There was an intake of breath and Gamache looked over at Beauvoir.
‘Dead? He’s dead?’ whispered Clara.
‘Dead? I thought you said dull. Never mind,’ said Ruth.
‘How can she be a poet?’ Peter asked Olivier and the two walked away again to examine Peter’s latest jigsaw puzzle.
‘So who did it? Do you know yet who killed Madeleine?’ asked Ruth. ‘Or have you been too busy paying people off and drinking to actually do any work?’
Beauvoir opened his mouth and Gamache held up his hand, reassuring him it was a joke.
‘We don’t know, but we’re getting close.’
This was a surprise to Beauvoir, who tried not to show it.
‘Did you all know she’d had cancer?’ Gamache asked. Everyone looked at each other and nodded.
‘But that was a while ago,’ said Myrna.
Gamache waited for more then decided he had to ask his question clearly.
‘Was she still in remission, as far as you know?’
They looked perplexed and again searched out each other, passing glances in the sort of telepathy good friends have.
‘Never heard otherwise,’ said Peter.

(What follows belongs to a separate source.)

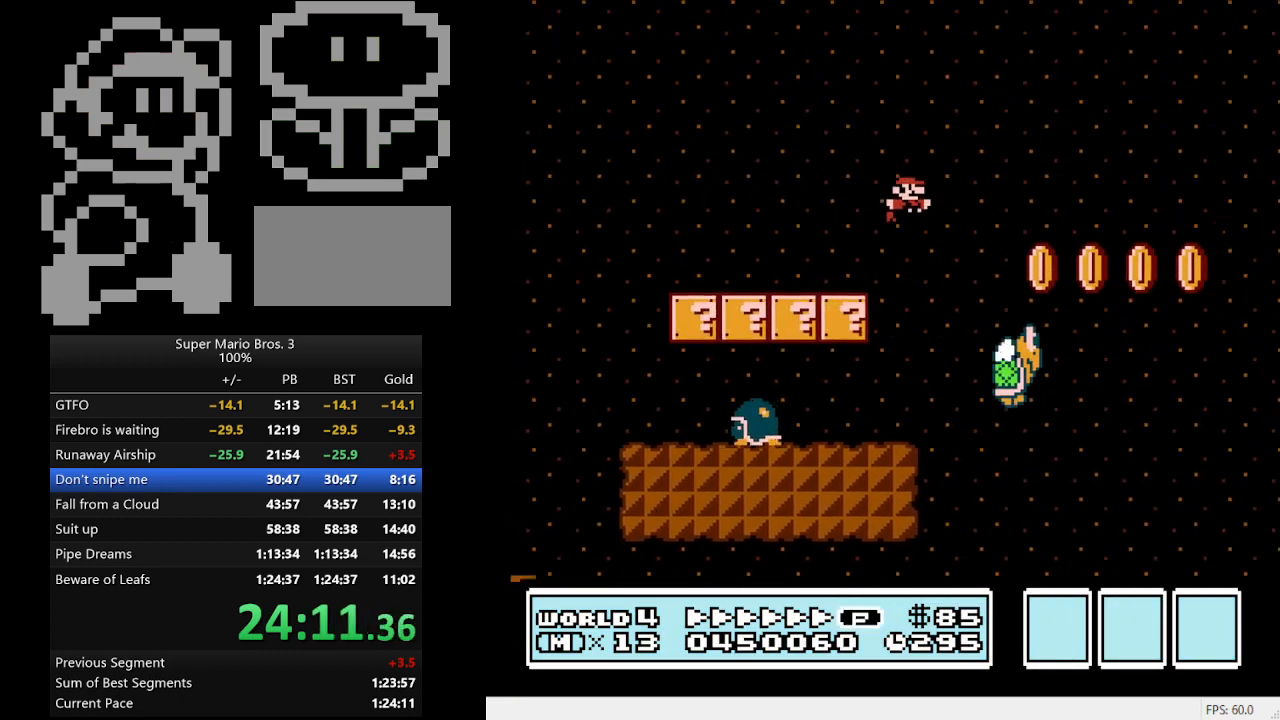
{"buttons": ["A", "B", "DPAD_RIGHT"], "events": [[133, "DPAD_DOWN", "down"], [333, "DPAD_DOWN", "up"]]}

No one disagreed. Gamache and Beauvoir exchanged looks. Conversation started up again and Peter ducked into the kitchen to check on dinner.
Gamache followed him and found Peter stirring the lamb stew. Gamache picked up a baguette and a bread knife and gestured to Peter, who smiled his thanks.

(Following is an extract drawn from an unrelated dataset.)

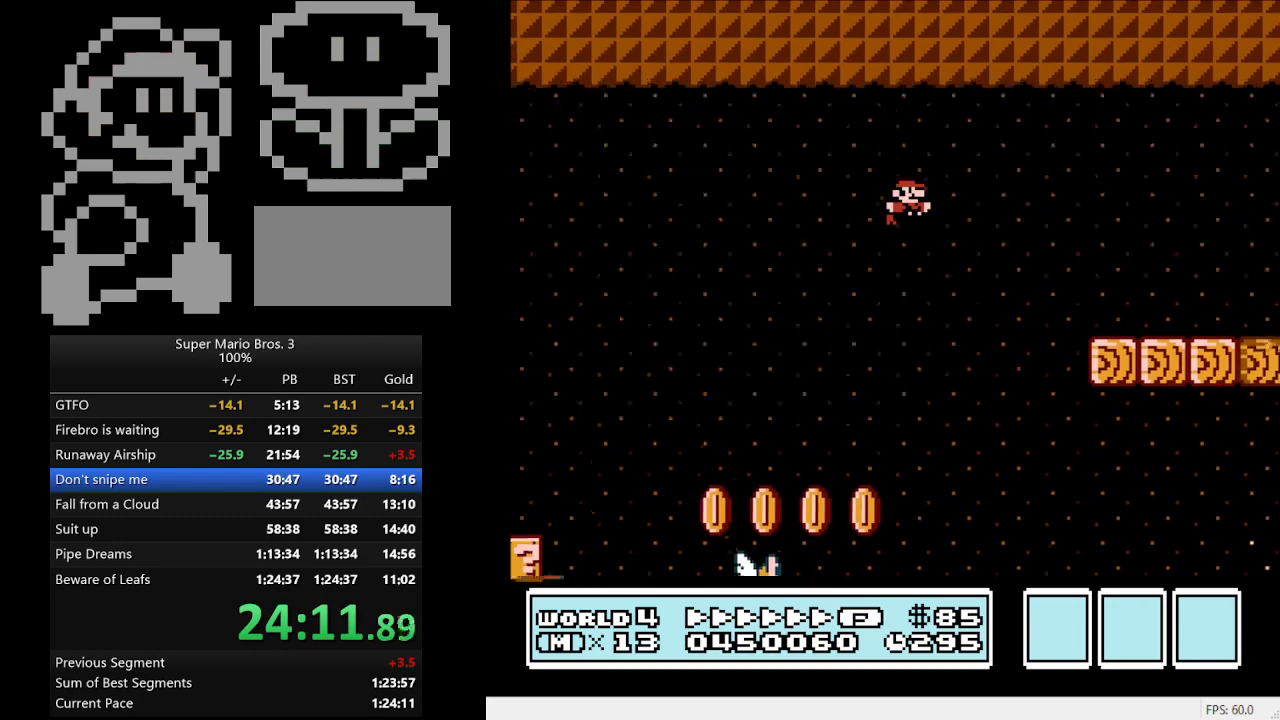
{"buttons": ["B", "DPAD_RIGHT"], "events": [[67, "A", "up"]]}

The two worked quietly together, listening to the conversation in the next room.
‘Hear tomorrow’s supposed to be nice, finally,’ said Peter. ‘Sunny and warm.’
‘April’s like that, isn’t it?’ said Gamache, cutting the bread and putting it onto a tea towel nestled in a wooden bowl. Gamache lifted the towel and saw the signature burling of the wood. One of Sandon’s bowls.

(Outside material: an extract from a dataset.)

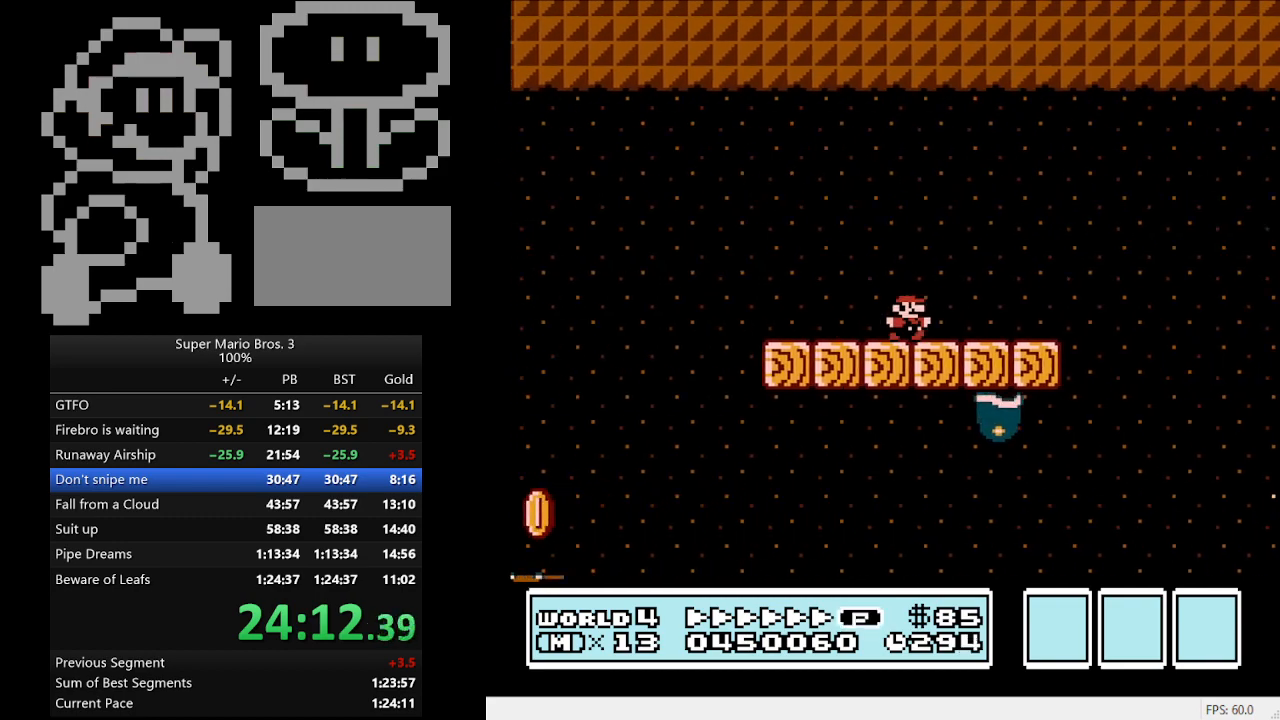
{"buttons": ["B", "DPAD_RIGHT"], "events": []}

‘Unpredictable, you mean?’ said Peter. ‘Difficult month.’
‘Sunny and warm one day then snow the next,’ agreed Gamache. ‘Shakespeare called it the uncertain glory of an April day.’
‘I prefer T. S. Eliot. The cruellest month.’
‘Why do you say that?’
‘All those spring flowers slaughtered. Happens almost every year. They’re tricked into blooming, into coming out. Opening up. And not just the spring bulbs, but the buds on the trees. The rose bushes, everything. All out and happy. And then boom, a freak snowstorm kills them all.’
Gamache had the feeling they weren’t talking about flowers any more.
‘But what would you have happen?’ he asked Peter. ‘They have to bloom, even if it’s for a short time. And they’ll be back next year.’
‘But not all.’ Peter turned to look at Gamache, the wooden spoon in the air dripping thick gravy. ‘Some never recover. We had the most beautiful rose bush just budding and a hard frost killed it a few years back.’
‘A killing frost,’ quoted Gamache. ‘It nips his root. And then he falls, as I do.’
Peter was trembling.
‘Who’s falling, Peter? Is it Clara?’
‘No one’s falling. I won’t allow it.’
‘Strange in Canada, we talk all the time about the one thing we can’t control. The weather. We can’t stop a killing frost and we can’t stop the flowers from doing what they’re meant to do. Better to bloom even for an instant, if that’s your nature, than live forever in hiding.’
‘I don’t agree.’ Peter turned his back on his guest and practically puréed the stew.
‘I’m sorry. I didn’t mean to offend you.’
‘You didn’t,’ said Peter to the wall.
Gamache took the bread to the long pine table, set for dinner, then returned to the living room. He reflected on T. S. Eliot and thought the poet had called April the cruellest month not because it killed flowers and buds on the trees, but because sometimes it didn’t. How difficult it was for those who didn’t bloom when all about was new life and hope.